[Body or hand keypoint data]
══════════════════════════════

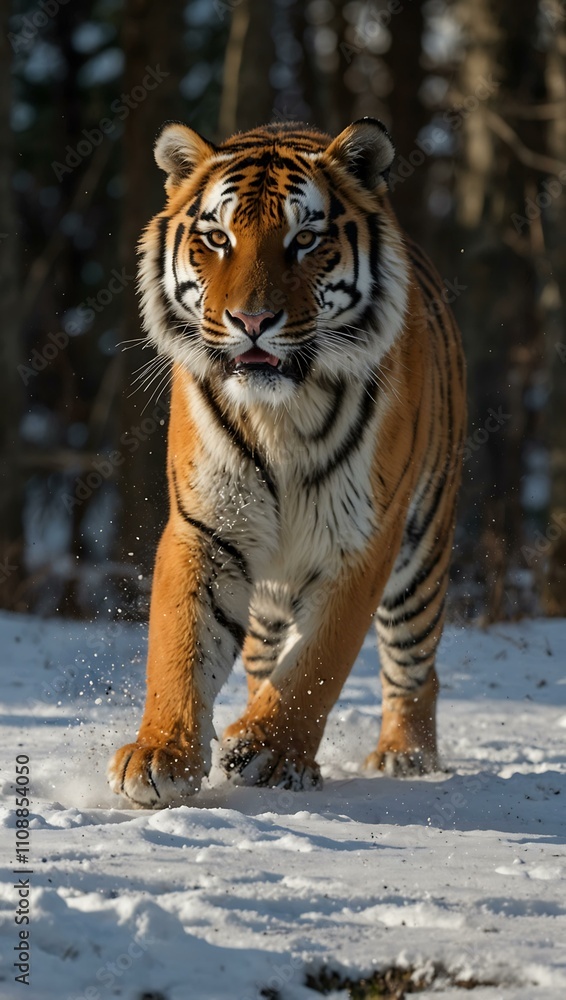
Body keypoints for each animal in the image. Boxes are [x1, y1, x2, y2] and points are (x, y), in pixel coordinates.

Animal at [108, 117, 466, 808]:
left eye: (305, 239)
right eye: (217, 238)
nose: (251, 320)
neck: (282, 414)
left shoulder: (363, 542)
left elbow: (320, 661)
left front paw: (269, 750)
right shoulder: (206, 527)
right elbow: (180, 646)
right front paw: (160, 755)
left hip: (420, 555)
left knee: (414, 664)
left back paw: (404, 754)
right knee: (261, 657)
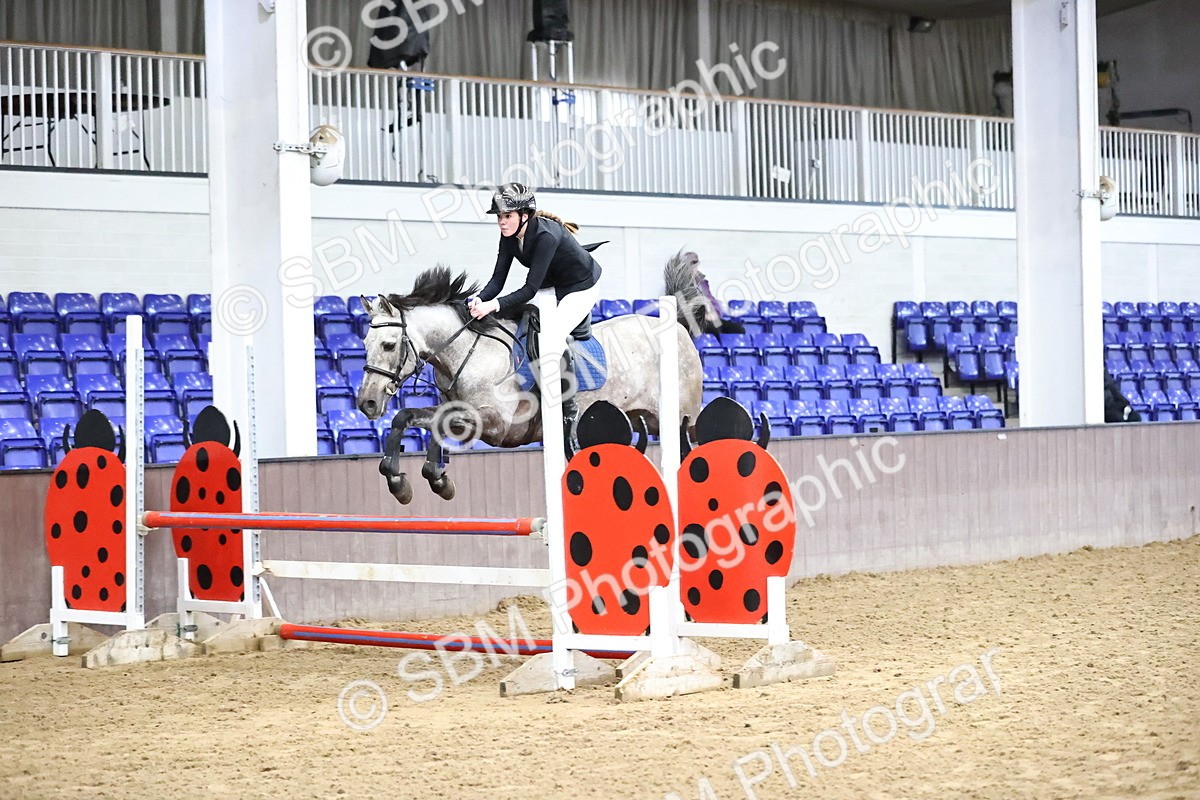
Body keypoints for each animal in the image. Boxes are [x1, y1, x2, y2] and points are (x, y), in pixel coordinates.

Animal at [356, 266, 704, 504]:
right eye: (364, 343)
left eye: (388, 344)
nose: (367, 403)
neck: (472, 351)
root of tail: (680, 328)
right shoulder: (456, 412)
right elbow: (410, 418)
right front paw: (417, 480)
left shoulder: (496, 425)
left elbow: (423, 421)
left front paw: (406, 481)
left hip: (680, 420)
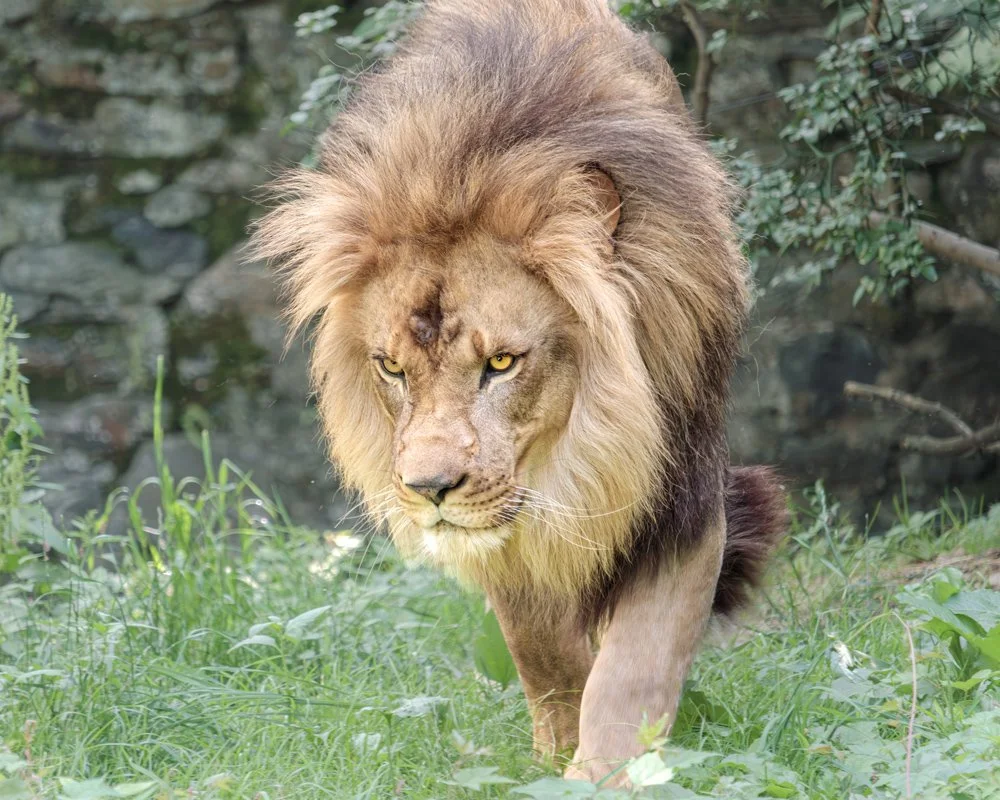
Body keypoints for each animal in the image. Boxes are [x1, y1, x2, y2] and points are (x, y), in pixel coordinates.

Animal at [252, 0, 787, 786]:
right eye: (391, 369)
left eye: (501, 362)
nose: (430, 489)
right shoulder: (505, 530)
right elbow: (543, 649)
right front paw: (557, 752)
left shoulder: (682, 496)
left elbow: (637, 661)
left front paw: (605, 775)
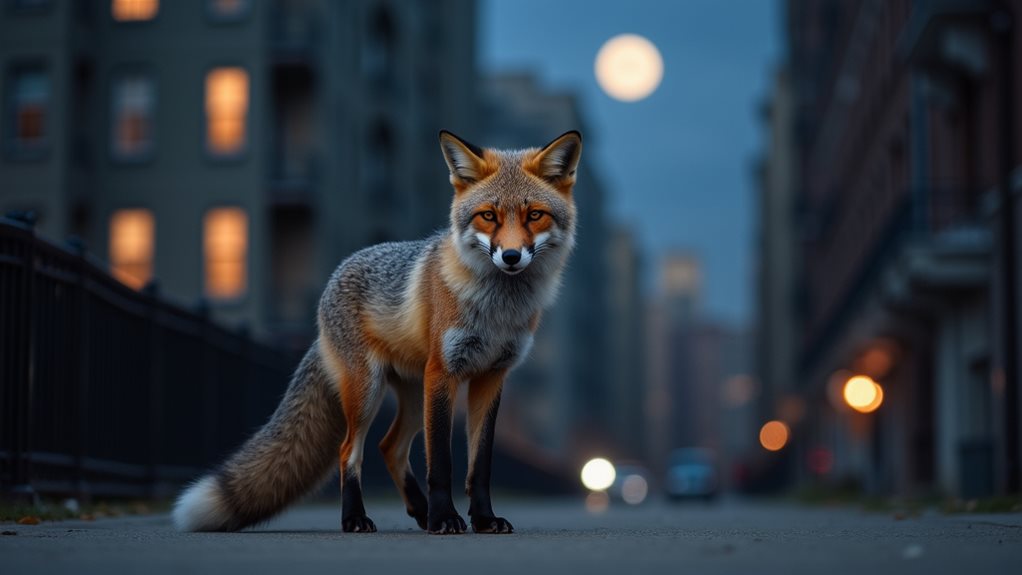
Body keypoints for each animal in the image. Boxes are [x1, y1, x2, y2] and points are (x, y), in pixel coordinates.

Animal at [172, 130, 582, 535]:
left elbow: (479, 467)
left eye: (534, 215)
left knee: (389, 447)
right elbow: (442, 463)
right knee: (349, 451)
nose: (511, 257)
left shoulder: (491, 377)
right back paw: (357, 518)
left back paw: (419, 511)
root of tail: (334, 279)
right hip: (371, 391)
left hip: (415, 397)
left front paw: (482, 519)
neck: (497, 309)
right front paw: (445, 518)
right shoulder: (445, 371)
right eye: (488, 216)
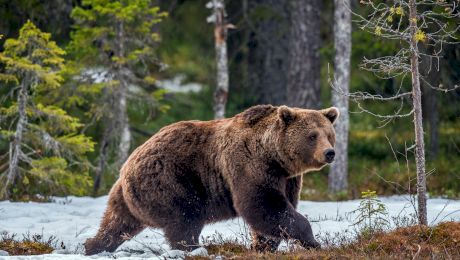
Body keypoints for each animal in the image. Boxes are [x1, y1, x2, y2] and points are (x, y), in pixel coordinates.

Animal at [85, 103, 338, 254]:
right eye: (312, 136)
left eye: (329, 134)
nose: (330, 153)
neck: (274, 156)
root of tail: (128, 164)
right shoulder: (249, 167)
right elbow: (263, 205)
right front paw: (313, 241)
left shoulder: (287, 179)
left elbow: (277, 210)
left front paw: (263, 245)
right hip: (171, 181)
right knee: (185, 218)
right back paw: (193, 248)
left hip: (125, 196)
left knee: (116, 223)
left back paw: (93, 246)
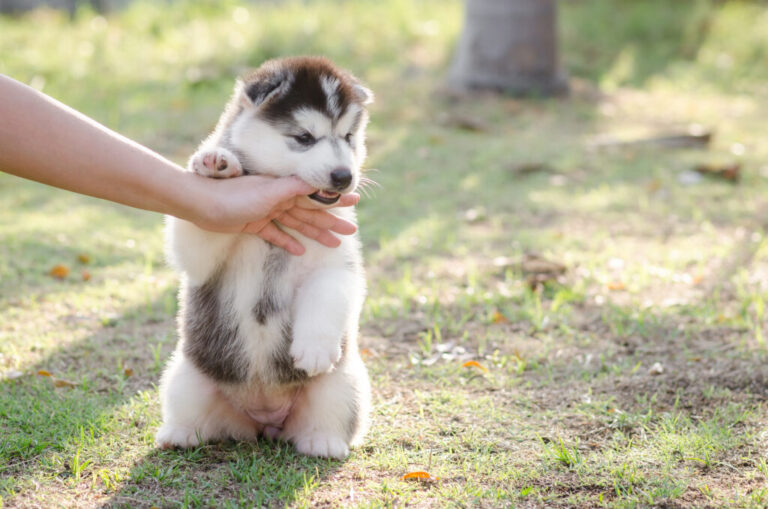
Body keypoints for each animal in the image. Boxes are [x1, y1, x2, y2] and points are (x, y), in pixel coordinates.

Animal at [155, 57, 372, 458]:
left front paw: (314, 348)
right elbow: (198, 238)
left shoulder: (337, 261)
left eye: (349, 136)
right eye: (304, 137)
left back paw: (323, 442)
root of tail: (265, 418)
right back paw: (180, 433)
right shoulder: (203, 259)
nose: (343, 176)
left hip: (345, 382)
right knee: (192, 413)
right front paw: (217, 164)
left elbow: (327, 292)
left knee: (329, 415)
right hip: (185, 376)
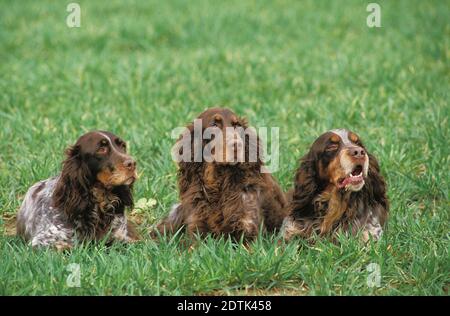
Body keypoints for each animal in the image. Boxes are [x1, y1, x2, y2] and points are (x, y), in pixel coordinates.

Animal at [155, 107, 286, 239]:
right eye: (214, 124)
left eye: (237, 125)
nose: (237, 145)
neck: (219, 182)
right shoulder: (197, 228)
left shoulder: (247, 229)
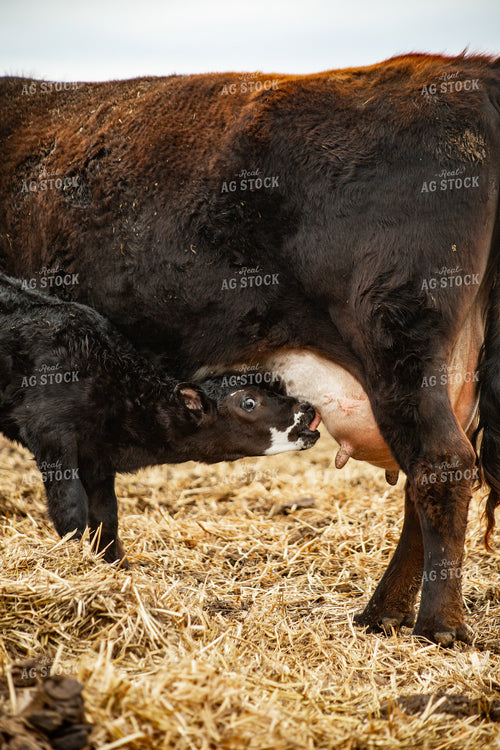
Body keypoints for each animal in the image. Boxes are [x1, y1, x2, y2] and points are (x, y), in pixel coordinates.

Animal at [0, 272, 320, 566]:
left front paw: (116, 565)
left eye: (273, 385)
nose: (308, 409)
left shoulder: (97, 458)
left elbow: (105, 515)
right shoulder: (50, 432)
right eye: (249, 402)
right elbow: (70, 507)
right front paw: (72, 558)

══════════════════════════════

Drop the pictures and set down the data above exactly.

Body keypoints for each animal in the image. Boxes are [x1, y1, x2, y2] and points are (x, y), in pixel coordinates.

Animal at [108, 117, 466, 808]:
left eye: (305, 239)
right eye: (217, 238)
nose: (251, 320)
neck: (282, 414)
left shoulder: (363, 542)
left elbow: (320, 661)
left front paw: (269, 750)
right shoulder: (206, 527)
right elbow: (180, 646)
right front paw: (160, 755)
left hip: (420, 555)
left knee: (414, 664)
left back paw: (404, 754)
right knee: (261, 657)
Body keypoints for each animal in the image. Boxes are [x1, y1, x2, y2] and points are (x, y), in pixel coordinates.

Animal at [356, 266, 704, 504]:
right eye: (364, 343)
left eye: (388, 344)
nose: (367, 403)
neck: (472, 351)
root of tail: (680, 328)
right shoulder: (456, 412)
right elbow: (410, 418)
right front paw: (417, 480)
left shoulder: (496, 425)
left elbow: (423, 421)
left front paw: (406, 481)
left hip: (680, 420)
Body keypoints for each animal in the image. Boxes are [x1, y1, x2, y2] and points are (x, y), in pixel coordinates.

Animal at [252, 0, 787, 786]:
right eye: (391, 369)
left eye: (501, 362)
nose: (430, 489)
right shoulder: (505, 530)
right elbow: (543, 649)
right front paw: (557, 752)
left shoulder: (682, 496)
left elbow: (637, 661)
left front paw: (605, 775)
Body keypoints for each animal in the image. Boxes are [x1, y1, x2, y2] and points are (x, y), in pixel coordinates.

Animal at [172, 130, 582, 535]:
left elbow: (479, 467)
left eye: (534, 215)
left knee: (389, 447)
right elbow: (442, 463)
right knee: (349, 451)
nose: (511, 257)
left shoulder: (491, 377)
right back paw: (357, 518)
left back paw: (419, 511)
root of tail: (334, 279)
right hip: (371, 391)
left hip: (415, 397)
left front paw: (482, 519)
neck: (497, 309)
right front paw: (445, 518)
right shoulder: (445, 371)
right eye: (488, 216)
Body keypoints for each animal in the image. Boxes are [x1, y1, x2, y2] and points are (x, y), in pixel coordinates.

Animal at [85, 103, 338, 254]:
right eye: (312, 136)
left eye: (329, 134)
nose: (330, 153)
neck: (274, 156)
root of tail: (128, 164)
right shoulder: (249, 167)
right elbow: (263, 205)
right front paw: (313, 241)
left shoulder: (287, 179)
left elbow: (277, 210)
left front paw: (263, 245)
right hip: (171, 181)
right knee: (185, 218)
right back paw: (193, 248)
left hip: (125, 196)
left knee: (116, 223)
left back paw: (93, 246)
Body keypoints for each animal in the image. Boxes are [x1, y1, x2, y2] and points are (x, y), in pixel coordinates.

Animal at [155, 57, 372, 458]:
left front paw: (314, 348)
right elbow: (198, 238)
left shoulder: (337, 261)
left eye: (349, 136)
right eye: (304, 137)
left back paw: (323, 442)
root of tail: (265, 418)
right back paw: (180, 433)
right shoulder: (203, 259)
nose: (343, 176)
left hip: (345, 382)
right knee: (192, 413)
right front paw: (217, 164)
left elbow: (327, 292)
left knee: (329, 415)
right hip: (185, 376)
Body keypoints for each animal in the image. Boxes are [x1, y1, x2, y2] and points are (x, y), in pixel coordinates.

Animal at [155, 107, 286, 239]:
right eye: (214, 124)
left eye: (237, 125)
nose: (237, 145)
neck: (219, 182)
right shoulder: (197, 228)
left shoulder: (247, 229)
Body keypoints for each animal in the image. Boxes are [x1, y1, x2, y2] and points are (x, y), in pixel coordinates.

Animal at [0, 272, 320, 566]:
left front paw: (116, 565)
left eye: (273, 385)
nose: (308, 409)
left shoulder: (97, 458)
left elbow: (105, 515)
right shoulder: (50, 432)
right eye: (249, 402)
right elbow: (70, 507)
right front paw: (72, 558)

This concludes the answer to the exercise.